Reproduce the data below, from the line with "Is it true that the value at 34 is -121.1?" through the end of the data, with both ends included. Leave the pictures out of your copy.

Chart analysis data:
Start of Block
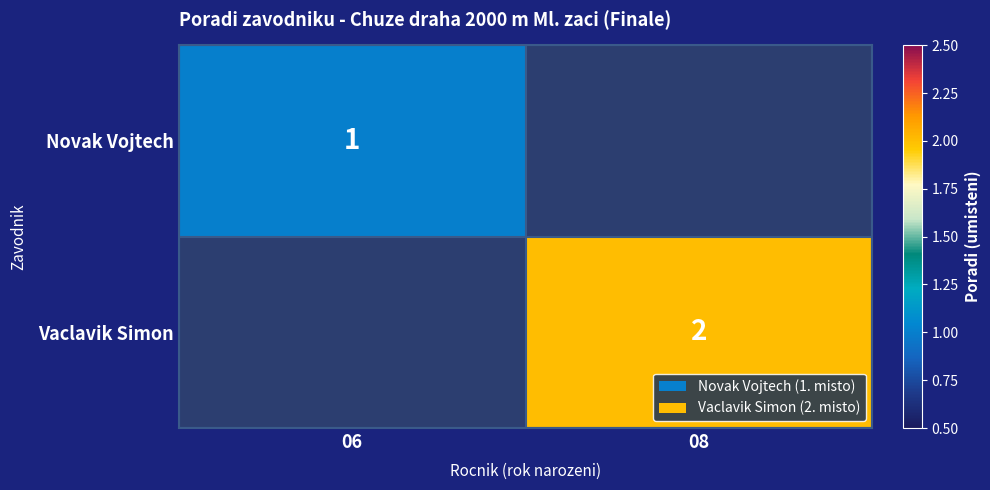

True or false: Vaclavik Simon has a value of 1 at 08.

False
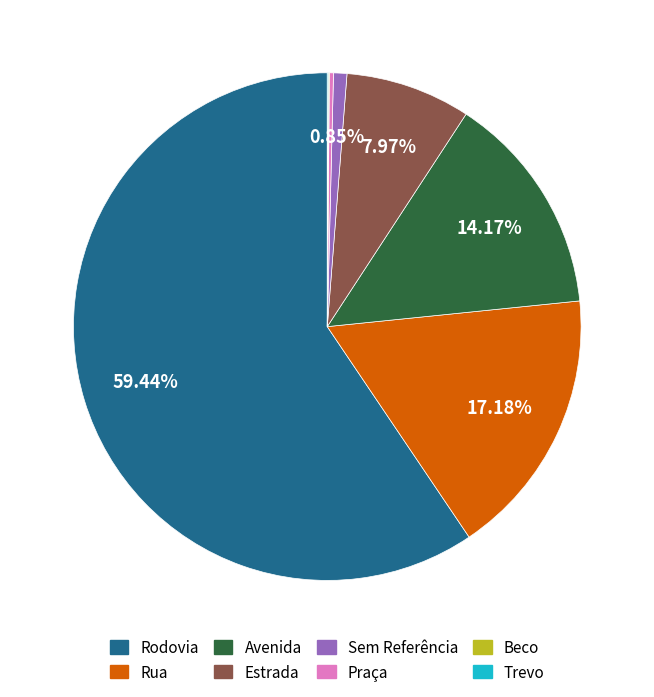

To the nearest percent, what is the combined percentage of Sem Referência and Estrada?

9%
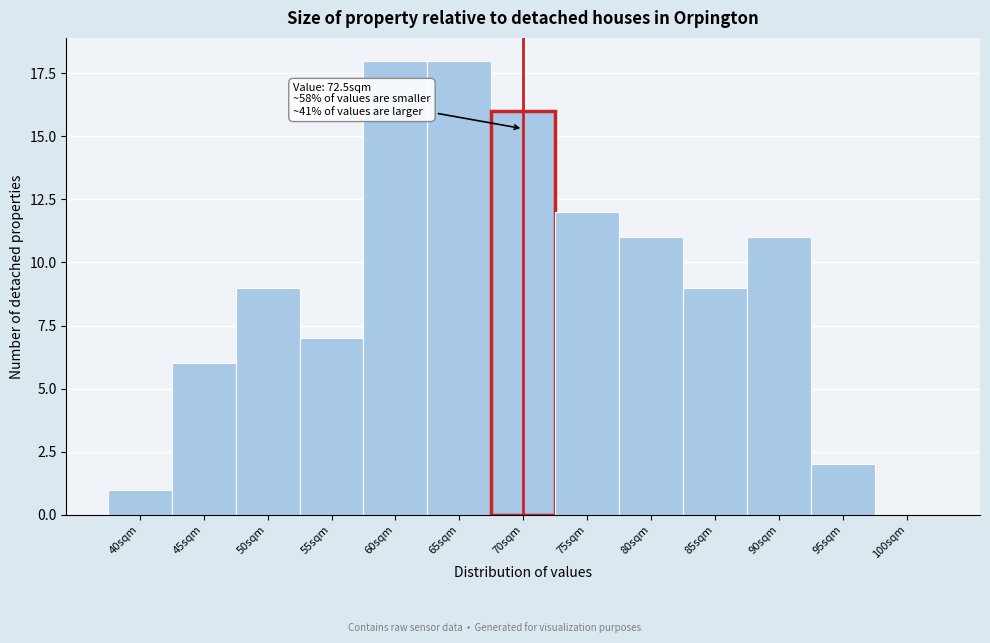

Reading left to right, transcribe all the data shown in this chart.

40sqm=1	45sqm=6	50sqm=9	55sqm=7	60sqm=18	65sqm=18	70sqm=16	75sqm=12	80sqm=11	85sqm=9	90sqm=11	95sqm=2	100sqm=0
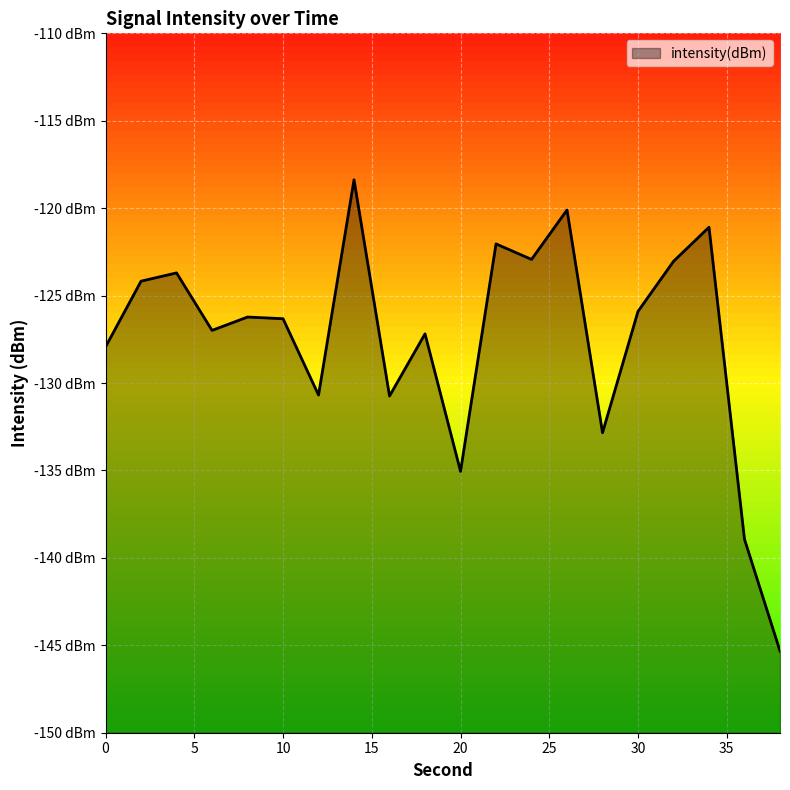

Is it true that the value at 34 is -121.1?

True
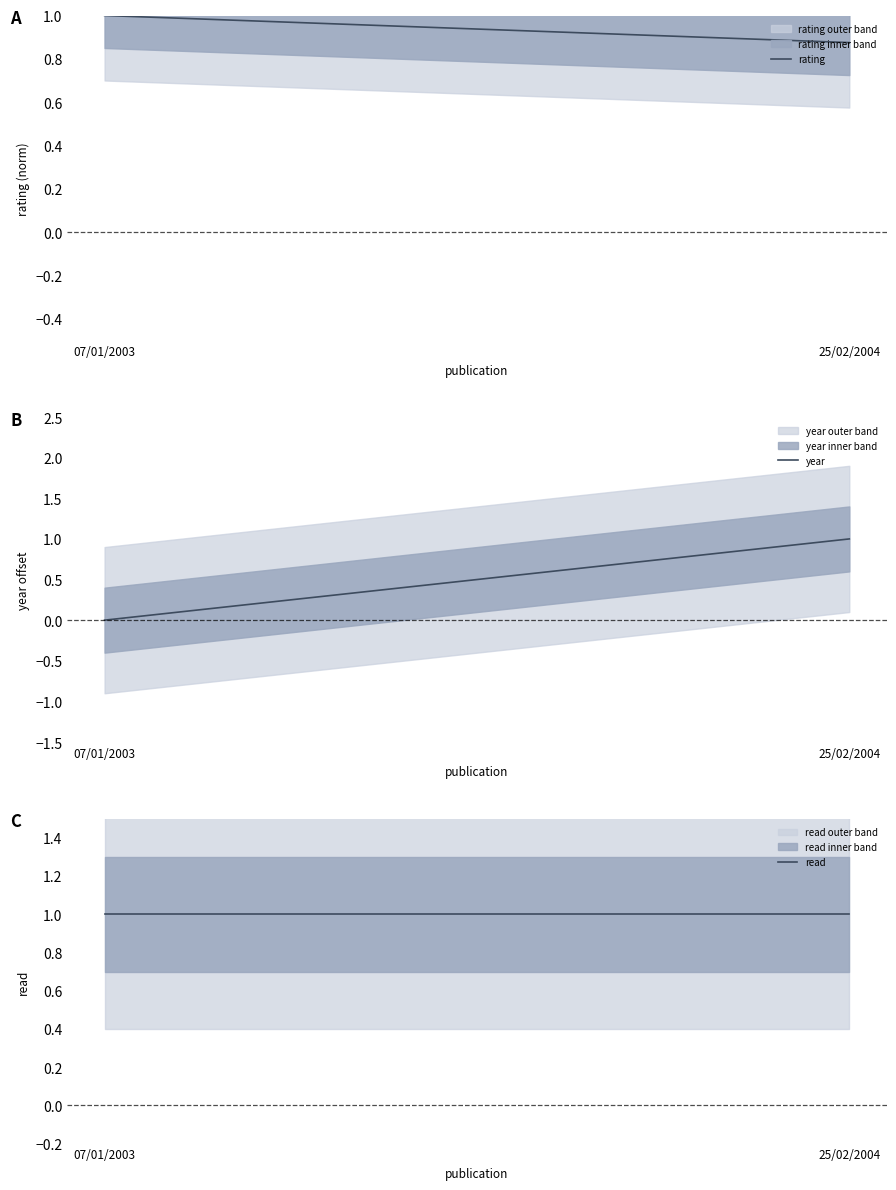

Which series changed the most between 07/01/2003 and 25/02/2004?

year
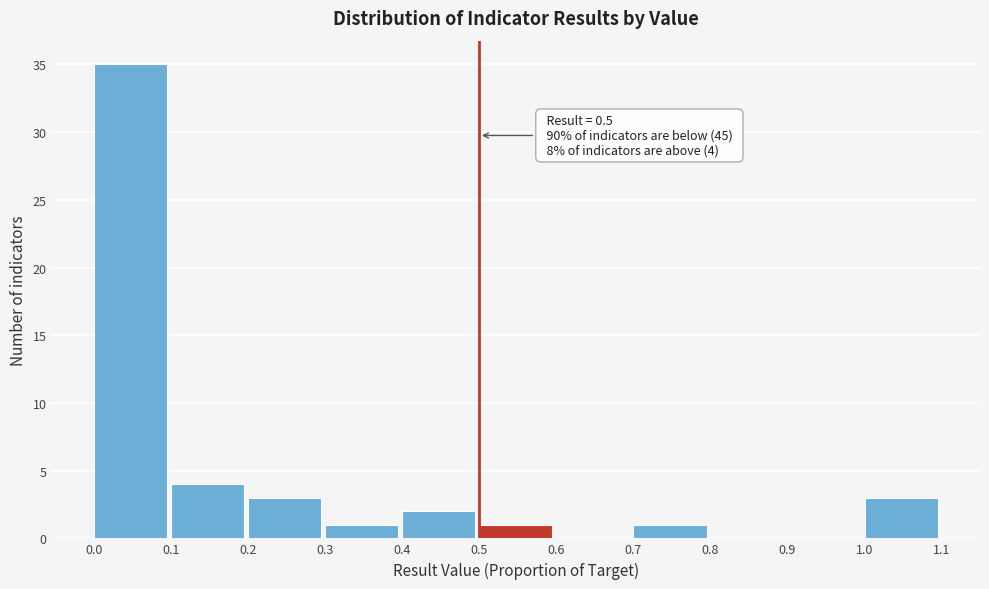

Over which range of the x-axis is the bar tallest?

0.0 to 0.1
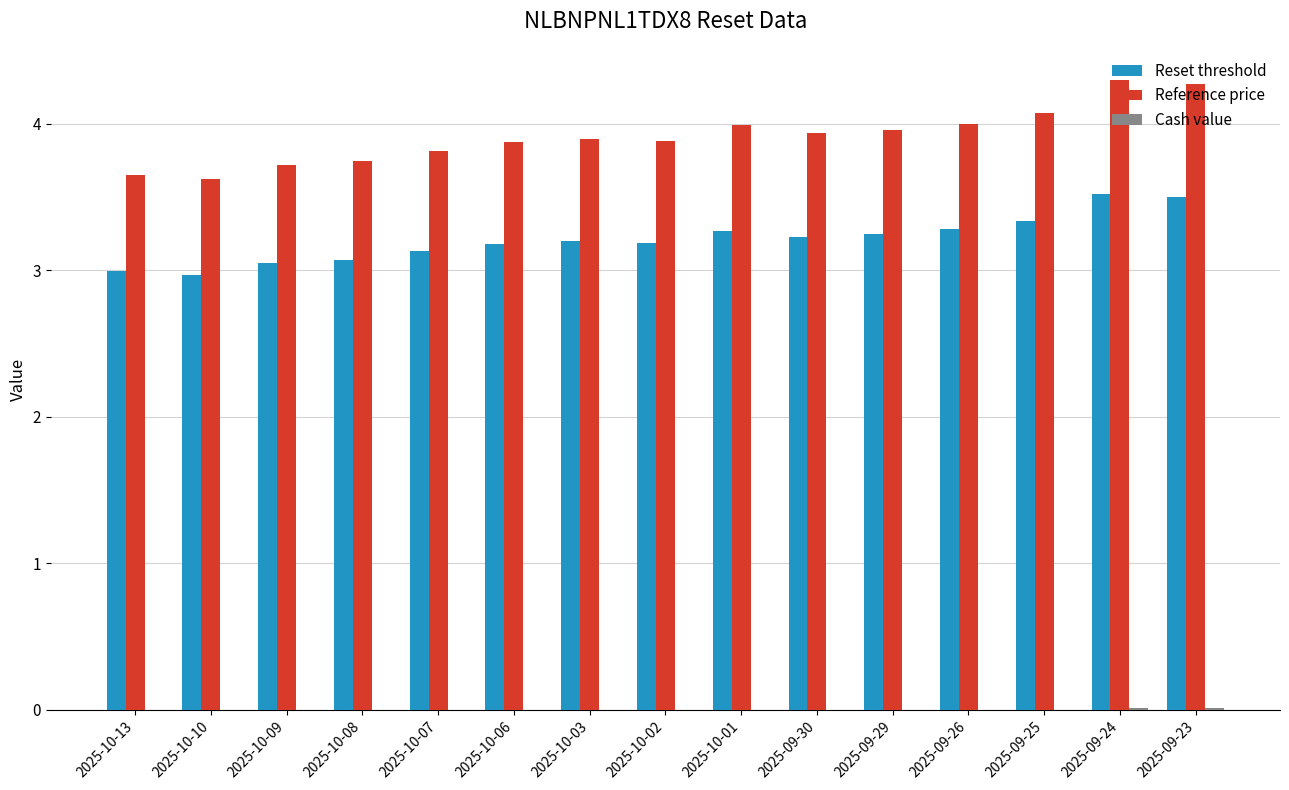

What is the maximum value for Reset threshold?

3.5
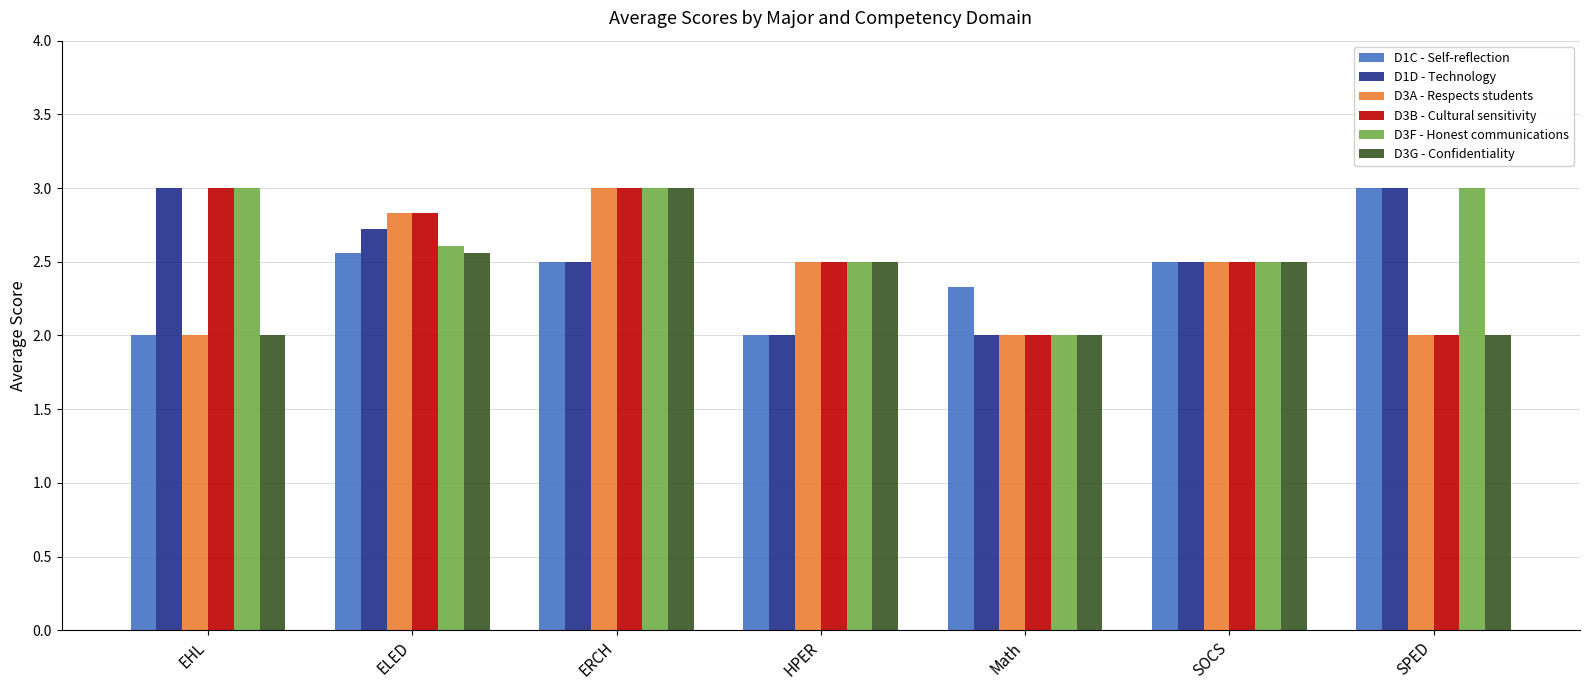

What is the difference between the second highest and minimum values in the D3G - Confidentiality series?

0.6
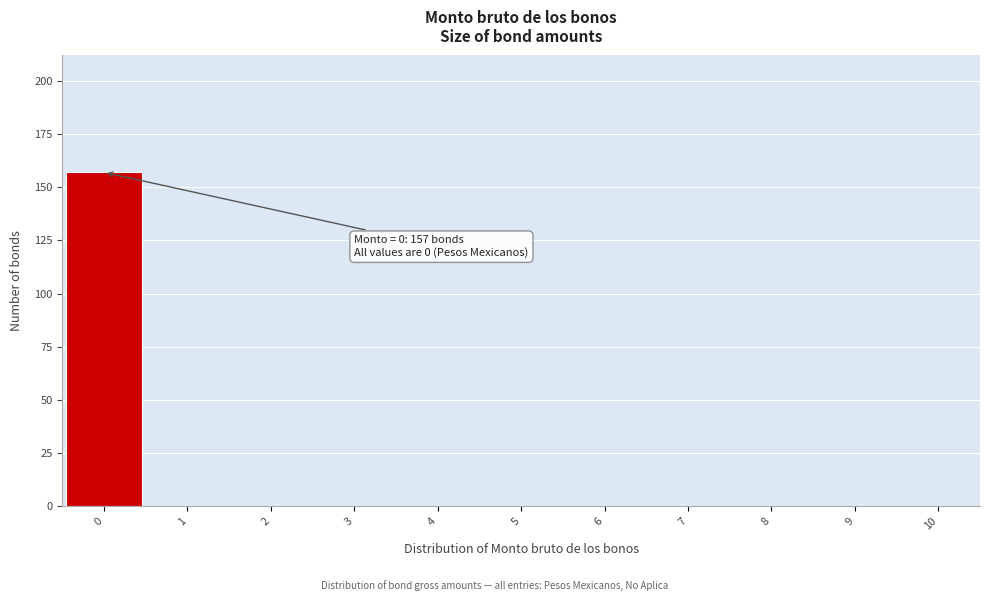

Which range on the x-axis has the tallest bar?

-0.5 to 0.5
End of Block
> Solution for this task:
Is it true that the value at 34 is -121.1?

True

Which series changed the most between 07/01/2003 and 25/02/2004?

year

Over which range of the x-axis is the bar tallest?

0.0 to 0.1

What is the maximum value for Reset threshold?

3.5

What is the difference between the second highest and minimum values in the D3G - Confidentiality series?

0.6

Which range on the x-axis has the tallest bar?

-0.5 to 0.5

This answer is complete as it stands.